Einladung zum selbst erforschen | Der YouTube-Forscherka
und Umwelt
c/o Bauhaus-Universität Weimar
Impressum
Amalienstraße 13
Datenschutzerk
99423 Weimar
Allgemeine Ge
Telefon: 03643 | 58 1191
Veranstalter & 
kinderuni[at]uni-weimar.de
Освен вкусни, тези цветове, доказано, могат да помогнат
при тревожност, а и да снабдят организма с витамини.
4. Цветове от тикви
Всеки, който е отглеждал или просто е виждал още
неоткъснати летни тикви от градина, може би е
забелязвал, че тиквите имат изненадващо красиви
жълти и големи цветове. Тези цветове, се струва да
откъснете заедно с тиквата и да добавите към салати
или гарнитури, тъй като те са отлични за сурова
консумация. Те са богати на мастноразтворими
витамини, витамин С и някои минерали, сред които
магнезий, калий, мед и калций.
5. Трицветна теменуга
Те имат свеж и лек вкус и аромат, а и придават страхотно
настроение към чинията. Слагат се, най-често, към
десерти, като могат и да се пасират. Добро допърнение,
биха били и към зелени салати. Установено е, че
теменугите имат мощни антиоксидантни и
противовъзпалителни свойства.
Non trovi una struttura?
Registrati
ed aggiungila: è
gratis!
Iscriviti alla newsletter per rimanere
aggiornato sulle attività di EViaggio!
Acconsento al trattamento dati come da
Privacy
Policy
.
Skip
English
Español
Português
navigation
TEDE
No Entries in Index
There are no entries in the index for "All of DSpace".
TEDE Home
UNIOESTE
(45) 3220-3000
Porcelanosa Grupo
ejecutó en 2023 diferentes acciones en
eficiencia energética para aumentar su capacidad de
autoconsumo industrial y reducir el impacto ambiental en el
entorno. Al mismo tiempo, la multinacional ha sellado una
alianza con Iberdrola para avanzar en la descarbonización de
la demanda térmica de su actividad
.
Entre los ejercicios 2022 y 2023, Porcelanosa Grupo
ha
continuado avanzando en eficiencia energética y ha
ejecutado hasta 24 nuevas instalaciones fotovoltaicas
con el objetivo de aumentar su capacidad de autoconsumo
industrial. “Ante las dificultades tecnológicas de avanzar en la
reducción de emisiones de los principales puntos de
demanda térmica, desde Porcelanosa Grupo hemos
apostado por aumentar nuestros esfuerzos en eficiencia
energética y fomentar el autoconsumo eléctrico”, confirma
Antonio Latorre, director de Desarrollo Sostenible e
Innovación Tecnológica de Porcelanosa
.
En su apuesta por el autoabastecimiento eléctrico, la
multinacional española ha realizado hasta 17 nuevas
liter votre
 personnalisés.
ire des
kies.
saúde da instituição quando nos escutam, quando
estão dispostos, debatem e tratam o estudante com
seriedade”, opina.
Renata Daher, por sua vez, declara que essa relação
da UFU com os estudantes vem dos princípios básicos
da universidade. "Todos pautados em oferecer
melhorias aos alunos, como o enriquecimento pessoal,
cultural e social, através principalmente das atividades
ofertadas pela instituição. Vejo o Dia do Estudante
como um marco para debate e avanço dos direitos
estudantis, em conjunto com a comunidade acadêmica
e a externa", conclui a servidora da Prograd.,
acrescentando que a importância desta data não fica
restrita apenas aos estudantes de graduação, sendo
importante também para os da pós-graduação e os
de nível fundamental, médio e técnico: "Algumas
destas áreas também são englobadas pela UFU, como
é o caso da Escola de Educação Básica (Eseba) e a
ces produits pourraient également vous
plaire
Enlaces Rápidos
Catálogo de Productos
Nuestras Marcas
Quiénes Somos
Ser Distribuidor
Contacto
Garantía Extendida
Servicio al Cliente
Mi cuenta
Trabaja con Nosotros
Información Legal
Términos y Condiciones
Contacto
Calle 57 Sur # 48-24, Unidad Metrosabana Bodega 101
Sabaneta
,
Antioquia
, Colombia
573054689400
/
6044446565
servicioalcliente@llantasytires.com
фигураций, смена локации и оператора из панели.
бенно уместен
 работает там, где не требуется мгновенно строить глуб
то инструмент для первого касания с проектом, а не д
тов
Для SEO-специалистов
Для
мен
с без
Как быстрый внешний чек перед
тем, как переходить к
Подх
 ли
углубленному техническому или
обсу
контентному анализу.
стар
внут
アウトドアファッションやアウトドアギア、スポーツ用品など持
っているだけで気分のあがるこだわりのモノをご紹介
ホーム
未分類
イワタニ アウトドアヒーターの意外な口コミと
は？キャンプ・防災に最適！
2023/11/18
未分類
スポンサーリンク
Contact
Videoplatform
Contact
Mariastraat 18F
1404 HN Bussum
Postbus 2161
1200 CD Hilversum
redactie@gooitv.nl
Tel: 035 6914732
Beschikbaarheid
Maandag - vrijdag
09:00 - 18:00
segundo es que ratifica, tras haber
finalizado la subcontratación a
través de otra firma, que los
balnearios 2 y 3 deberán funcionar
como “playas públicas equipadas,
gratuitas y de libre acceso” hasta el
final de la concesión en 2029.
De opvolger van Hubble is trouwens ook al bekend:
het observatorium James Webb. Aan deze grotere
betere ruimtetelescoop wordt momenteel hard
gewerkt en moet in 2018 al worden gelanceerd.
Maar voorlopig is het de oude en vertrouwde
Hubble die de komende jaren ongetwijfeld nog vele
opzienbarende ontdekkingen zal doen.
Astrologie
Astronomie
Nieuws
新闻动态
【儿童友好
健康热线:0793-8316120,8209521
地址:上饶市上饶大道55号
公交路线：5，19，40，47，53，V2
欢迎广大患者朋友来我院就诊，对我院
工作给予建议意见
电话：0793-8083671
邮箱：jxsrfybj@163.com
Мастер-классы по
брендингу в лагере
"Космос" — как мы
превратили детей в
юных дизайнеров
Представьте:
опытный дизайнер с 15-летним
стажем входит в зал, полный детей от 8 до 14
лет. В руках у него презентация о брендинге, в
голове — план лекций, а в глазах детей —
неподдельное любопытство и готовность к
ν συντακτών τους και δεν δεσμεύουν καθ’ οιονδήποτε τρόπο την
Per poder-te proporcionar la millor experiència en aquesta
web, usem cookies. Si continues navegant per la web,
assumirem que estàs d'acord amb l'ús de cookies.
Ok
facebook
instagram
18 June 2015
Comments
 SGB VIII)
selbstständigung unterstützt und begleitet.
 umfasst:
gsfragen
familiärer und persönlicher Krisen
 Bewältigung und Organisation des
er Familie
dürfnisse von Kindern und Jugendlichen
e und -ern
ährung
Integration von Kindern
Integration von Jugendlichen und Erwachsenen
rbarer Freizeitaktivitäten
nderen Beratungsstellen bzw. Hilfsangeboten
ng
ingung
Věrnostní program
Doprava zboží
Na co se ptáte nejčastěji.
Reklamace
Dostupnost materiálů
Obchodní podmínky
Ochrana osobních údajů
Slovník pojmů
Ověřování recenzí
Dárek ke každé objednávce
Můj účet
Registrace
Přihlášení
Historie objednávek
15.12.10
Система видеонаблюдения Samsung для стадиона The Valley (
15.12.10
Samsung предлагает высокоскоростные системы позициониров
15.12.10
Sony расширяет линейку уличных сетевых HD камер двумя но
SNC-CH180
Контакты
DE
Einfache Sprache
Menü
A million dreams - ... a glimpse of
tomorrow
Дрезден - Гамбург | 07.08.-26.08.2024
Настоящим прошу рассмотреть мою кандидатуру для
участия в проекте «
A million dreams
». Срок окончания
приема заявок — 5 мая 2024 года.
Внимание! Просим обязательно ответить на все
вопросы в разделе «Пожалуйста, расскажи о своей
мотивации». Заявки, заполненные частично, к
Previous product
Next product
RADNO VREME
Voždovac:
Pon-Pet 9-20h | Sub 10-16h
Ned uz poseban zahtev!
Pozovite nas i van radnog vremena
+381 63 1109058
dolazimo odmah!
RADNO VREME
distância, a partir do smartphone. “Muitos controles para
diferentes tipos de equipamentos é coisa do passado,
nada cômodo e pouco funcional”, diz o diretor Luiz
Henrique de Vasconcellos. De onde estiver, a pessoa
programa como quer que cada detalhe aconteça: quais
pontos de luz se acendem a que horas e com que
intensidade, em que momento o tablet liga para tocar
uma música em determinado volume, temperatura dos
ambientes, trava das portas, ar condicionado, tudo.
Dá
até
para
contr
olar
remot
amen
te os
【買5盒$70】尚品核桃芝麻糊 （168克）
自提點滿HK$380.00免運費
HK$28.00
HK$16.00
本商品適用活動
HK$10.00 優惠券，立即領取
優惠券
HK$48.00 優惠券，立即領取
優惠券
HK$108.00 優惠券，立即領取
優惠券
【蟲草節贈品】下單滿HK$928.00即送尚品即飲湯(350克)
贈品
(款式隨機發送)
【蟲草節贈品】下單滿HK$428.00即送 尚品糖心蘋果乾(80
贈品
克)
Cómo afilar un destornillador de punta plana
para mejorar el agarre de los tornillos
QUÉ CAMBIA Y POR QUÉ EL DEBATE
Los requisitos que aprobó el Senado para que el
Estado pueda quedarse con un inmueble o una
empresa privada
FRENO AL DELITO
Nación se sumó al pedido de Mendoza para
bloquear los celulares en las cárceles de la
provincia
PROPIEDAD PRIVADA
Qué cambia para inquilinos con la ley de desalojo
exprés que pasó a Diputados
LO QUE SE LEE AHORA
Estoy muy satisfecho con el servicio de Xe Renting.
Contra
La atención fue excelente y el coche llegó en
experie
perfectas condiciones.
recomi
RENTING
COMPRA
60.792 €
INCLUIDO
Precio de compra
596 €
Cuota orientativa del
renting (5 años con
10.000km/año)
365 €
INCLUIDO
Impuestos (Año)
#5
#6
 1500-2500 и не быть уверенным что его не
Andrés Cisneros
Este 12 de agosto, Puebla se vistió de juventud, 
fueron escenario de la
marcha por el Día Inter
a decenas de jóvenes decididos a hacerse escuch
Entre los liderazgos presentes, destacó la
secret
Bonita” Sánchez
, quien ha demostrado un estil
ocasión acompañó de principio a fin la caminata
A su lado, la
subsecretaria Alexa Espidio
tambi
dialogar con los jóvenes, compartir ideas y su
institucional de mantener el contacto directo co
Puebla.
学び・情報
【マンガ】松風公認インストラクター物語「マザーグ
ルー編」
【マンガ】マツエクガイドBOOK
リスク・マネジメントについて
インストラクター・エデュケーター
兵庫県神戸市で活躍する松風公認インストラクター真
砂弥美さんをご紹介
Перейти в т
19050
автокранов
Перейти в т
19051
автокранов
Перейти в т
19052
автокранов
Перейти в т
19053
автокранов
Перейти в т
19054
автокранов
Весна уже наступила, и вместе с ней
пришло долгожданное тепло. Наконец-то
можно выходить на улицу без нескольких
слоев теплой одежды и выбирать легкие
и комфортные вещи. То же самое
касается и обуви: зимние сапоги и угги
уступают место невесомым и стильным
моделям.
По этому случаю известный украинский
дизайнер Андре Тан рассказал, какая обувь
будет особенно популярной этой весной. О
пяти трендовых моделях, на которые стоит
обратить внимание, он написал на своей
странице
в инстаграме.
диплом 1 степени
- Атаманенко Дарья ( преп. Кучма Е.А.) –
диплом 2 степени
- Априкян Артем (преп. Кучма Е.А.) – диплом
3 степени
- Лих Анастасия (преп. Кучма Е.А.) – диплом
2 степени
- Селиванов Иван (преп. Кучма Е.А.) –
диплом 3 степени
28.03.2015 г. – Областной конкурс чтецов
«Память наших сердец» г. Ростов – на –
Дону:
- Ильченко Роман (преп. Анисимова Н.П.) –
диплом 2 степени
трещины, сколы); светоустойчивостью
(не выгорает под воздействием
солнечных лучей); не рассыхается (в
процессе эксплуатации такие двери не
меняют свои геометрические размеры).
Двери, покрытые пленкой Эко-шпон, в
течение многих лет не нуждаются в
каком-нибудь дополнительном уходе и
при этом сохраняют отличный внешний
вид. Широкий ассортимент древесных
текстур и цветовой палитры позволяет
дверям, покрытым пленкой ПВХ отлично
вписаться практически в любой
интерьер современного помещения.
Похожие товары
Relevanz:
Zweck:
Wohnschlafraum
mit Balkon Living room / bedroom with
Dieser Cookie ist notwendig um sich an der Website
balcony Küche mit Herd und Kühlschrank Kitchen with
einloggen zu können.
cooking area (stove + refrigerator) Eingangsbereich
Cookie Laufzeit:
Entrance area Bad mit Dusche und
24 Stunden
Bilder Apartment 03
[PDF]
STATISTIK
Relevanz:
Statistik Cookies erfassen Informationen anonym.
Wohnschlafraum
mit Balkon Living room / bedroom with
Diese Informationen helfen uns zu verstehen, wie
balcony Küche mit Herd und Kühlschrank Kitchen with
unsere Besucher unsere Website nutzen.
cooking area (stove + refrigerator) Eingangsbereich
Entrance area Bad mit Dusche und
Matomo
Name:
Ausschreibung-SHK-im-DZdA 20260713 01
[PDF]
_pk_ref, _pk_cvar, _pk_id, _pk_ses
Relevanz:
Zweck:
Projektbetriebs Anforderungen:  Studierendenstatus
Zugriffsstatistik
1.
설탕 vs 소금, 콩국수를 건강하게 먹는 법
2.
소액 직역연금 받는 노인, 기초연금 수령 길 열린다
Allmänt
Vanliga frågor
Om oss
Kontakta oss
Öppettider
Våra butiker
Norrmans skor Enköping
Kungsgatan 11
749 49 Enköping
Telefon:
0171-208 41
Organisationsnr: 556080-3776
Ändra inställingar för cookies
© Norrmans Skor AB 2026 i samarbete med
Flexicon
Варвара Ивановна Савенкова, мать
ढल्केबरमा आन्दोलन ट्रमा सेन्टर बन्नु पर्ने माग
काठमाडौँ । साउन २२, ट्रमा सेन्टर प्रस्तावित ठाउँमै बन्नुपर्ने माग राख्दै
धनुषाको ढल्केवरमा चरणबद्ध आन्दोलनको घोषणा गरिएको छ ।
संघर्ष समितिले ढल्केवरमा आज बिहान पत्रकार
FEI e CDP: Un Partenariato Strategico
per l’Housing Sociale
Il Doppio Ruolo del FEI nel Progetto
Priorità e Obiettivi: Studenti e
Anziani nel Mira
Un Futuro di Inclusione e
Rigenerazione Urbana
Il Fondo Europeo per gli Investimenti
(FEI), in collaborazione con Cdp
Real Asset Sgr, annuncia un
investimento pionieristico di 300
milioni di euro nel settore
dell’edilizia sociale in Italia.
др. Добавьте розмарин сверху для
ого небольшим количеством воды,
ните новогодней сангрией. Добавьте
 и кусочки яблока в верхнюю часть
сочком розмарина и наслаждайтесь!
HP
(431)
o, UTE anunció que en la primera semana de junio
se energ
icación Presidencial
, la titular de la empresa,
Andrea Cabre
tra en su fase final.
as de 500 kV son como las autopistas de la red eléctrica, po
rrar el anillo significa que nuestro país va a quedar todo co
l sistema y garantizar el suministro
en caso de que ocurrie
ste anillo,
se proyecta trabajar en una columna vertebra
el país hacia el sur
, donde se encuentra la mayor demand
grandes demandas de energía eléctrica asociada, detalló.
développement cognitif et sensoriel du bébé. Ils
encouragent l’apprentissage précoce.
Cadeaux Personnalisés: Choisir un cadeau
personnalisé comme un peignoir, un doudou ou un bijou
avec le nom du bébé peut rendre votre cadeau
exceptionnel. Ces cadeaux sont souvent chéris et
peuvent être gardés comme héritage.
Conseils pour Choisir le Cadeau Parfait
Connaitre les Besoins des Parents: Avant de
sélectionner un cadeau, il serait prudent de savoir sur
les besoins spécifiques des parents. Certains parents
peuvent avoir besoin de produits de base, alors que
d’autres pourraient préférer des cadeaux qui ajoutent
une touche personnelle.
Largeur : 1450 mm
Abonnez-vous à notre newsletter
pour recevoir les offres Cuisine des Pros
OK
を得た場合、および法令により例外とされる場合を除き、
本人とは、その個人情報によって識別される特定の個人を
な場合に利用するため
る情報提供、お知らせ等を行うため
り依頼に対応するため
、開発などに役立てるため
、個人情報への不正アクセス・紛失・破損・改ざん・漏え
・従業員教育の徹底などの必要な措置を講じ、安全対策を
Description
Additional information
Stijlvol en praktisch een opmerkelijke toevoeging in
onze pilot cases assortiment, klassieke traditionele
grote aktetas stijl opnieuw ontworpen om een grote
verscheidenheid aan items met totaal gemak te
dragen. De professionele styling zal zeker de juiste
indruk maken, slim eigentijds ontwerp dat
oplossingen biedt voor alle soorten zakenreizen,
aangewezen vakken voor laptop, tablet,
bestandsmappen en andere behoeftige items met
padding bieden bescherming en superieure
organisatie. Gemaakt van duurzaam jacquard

- _Required action_
Give the number of lines in the listing that contain the word "Kindern", leaving out all other words.

- _Solved exercise_
2